Biostatistics. 2007 Apr;8(2):184-96. doi: 10.1093/biostatistics/kxj040. Epub 2006 Apr 24.
We propose parametric regression analysis of cumulative incidence function with competing risks data. A simple form of Gompertz distribution is used for the improper baseline subdistribution of the event of interest. Maximum likelihood inferences on regression parameters and associated cumulative incidence function are developed for parametric models, including a flexible generalized odds rate model. Estimation of the long-term proportion of patients with cause-specific events is straightforward in the parametric setting. Simple goodness-of-fit tests are discussed for evaluating a fixed odds rate assumption. The parametric regression methods are compared with an existing semiparametric regression analysis on a breast cancer data set where the cumulative incidence of recurrence is of interest.
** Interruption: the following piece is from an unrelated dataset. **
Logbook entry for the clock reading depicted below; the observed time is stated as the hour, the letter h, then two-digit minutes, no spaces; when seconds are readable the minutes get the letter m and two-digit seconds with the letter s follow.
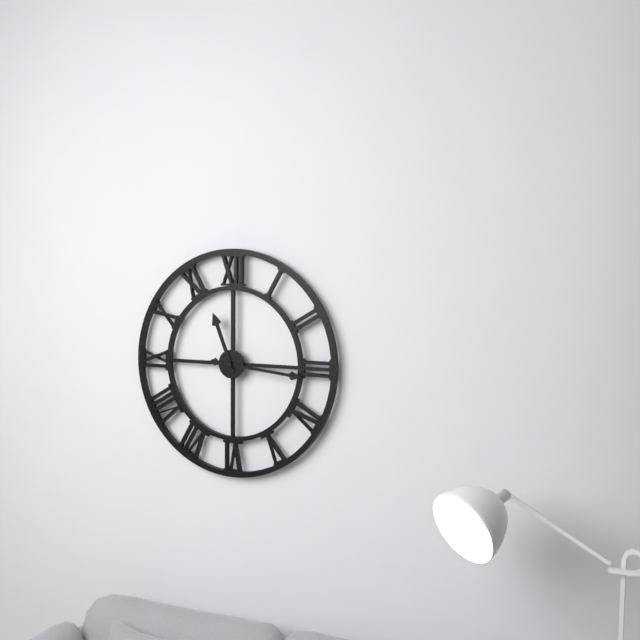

The results demonstrate that the likelihood-based parametric analyses for the cumulative incidence function are a practically useful alternative to the semiparametric analyses.
我们提出了针对具有竞争风险数据的累积发病率函数的参数回归分析方法。一种简单形式的冈珀茨分布用于感兴趣事件的不恰当基线子分布。针对参数模型,包括灵活的广义优势率模型,开发了关于回归参数和相关累积发病率函数的最大似然推断。在参数设置中,估计特定病因事件患者的长期比例很简单。讨论了用于评估固定优势率假设的简单拟合优度检验。在一个关注复发累积发病率的乳腺癌数据集上,将参数回归方法与现有的半参数回归分析进行了比较。结果表明,基于似然的累积发病率函数参数分析是半参数分析的一种切实可行的替代方法。